WHAT IS REQUIRED:
Repeat exactly the lines of the entries below from the one with "Robert Forrester, CEO Tel: 0191 491 2121" through the one with "Notes to Editors", both ends included, and nothing else.

DATA SECTION:
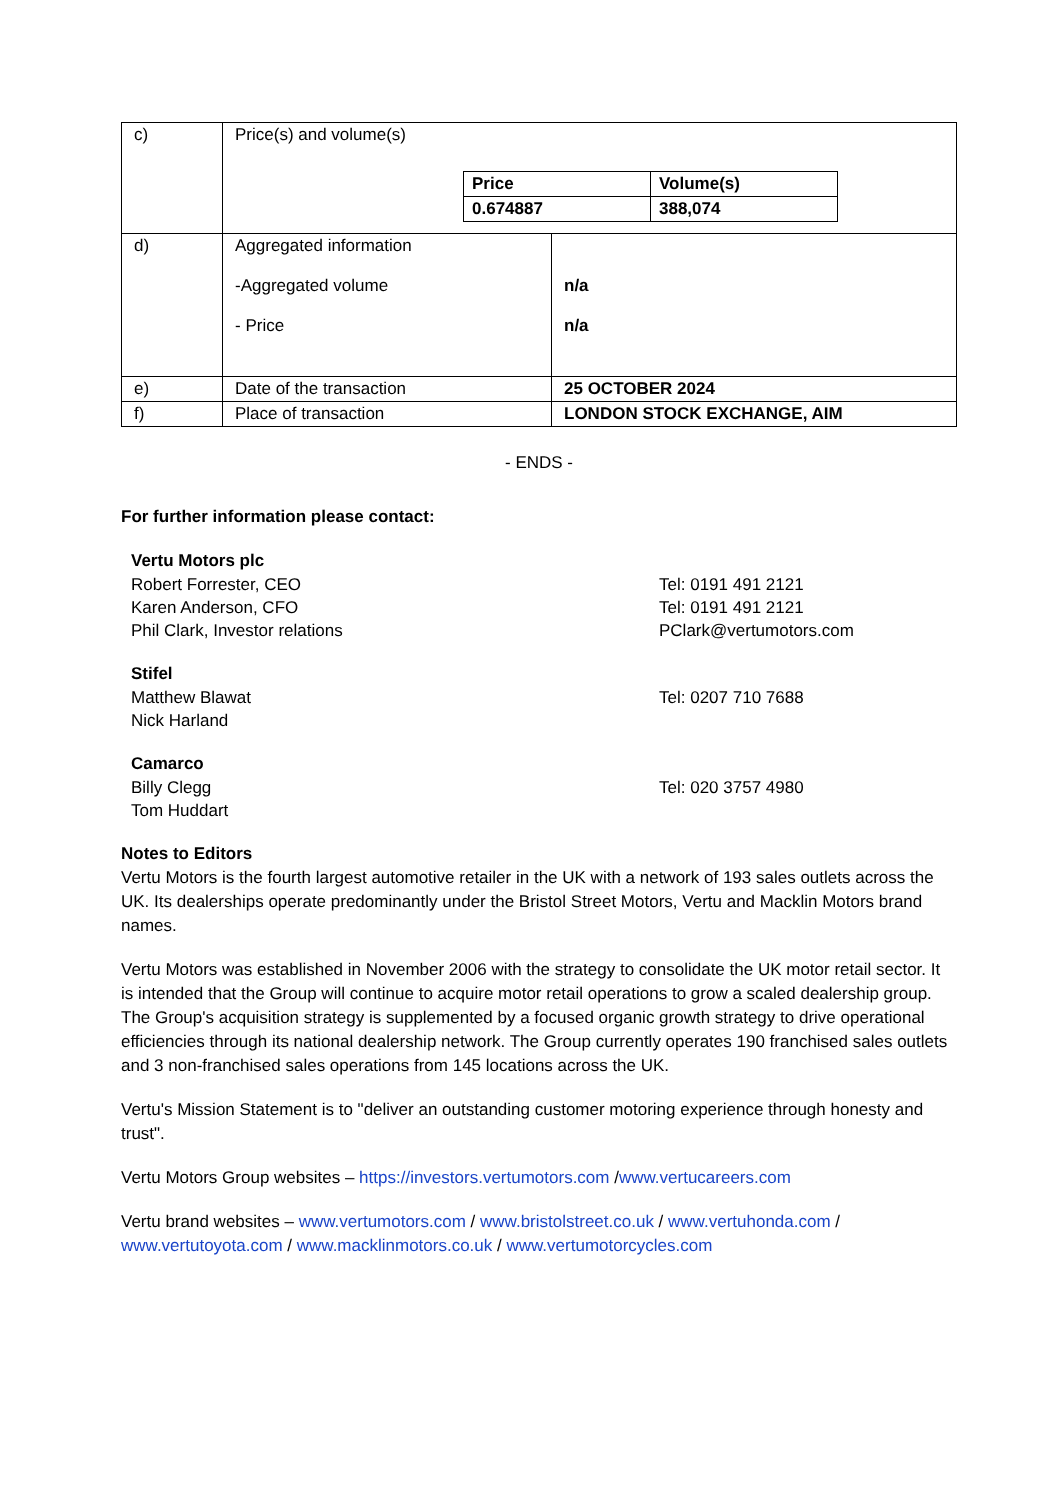| c) | Price(s) and volume(s) / Price / Volume(s) / / 0.674887 / 388,074 / | |
| d) | Aggregated information -Aggregated volume - Price | n/a n/a |
| e) | Date of the transaction | 25 OCTOBER 2024 |
| f) | Place of transaction | LONDON STOCK EXCHANGE, AIM |
- ENDS -
For further information please contact:
Vertu Motors plc
Robert Forrester, CEO Tel: 0191 491 2121
Karen Anderson, CFO Tel: 0191 491 2121
Phil Clark, Investor relations PClark@vertumotors.com
Stifel
Matthew Blawat Tel: 0207 710 7688
Nick Harland
Camarco
Billy Clegg Tel: 020 3757 4980
Tom Huddart
Notes to Editors
Vertu Motors is the fourth largest automotive retailer in the UK with a network of 193 sales outlets across the UK. Its dealerships operate predominantly under the Bristol Street Motors, Vertu and Macklin Motors brand names.
Vertu Motors was established in November 2006 with the strategy to consolidate the UK motor retail sector. It is intended that the Group will continue to acquire motor retail operations to grow a scaled dealership group. The Group's acquisition strategy is supplemented by a focused organic growth strategy to drive operational efficiencies through its national dealership network. The Group currently operates 190 franchised sales outlets and 3 non-franchised sales operations from 145 locations across the UK.
Vertu's Mission Statement is to "deliver an outstanding customer motoring experience through honesty and trust".
Vertu Motors Group websites – https://investors.vertumotors.com /www.vertucareers.com
Vertu brand websites – www.vertumotors.com / www.bristolstreet.co.uk / www.vertuhonda.com / www.vertutoyota.com / www.macklinmotors.co.uk / www.vertumotorcycles.com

RESULT OF THIS TASK:
Robert Forrester, CEO Tel: 0191 491 2121
Karen Anderson, CFO Tel: 0191 491 2121
Phil Clark, Investor relations PClark@vertumotors.com
Stifel
Matthew Blawat Tel: 0207 710 7688
Nick Harland
Camarco
Billy Clegg Tel: 020 3757 4980
Tom Huddart
Notes to Editors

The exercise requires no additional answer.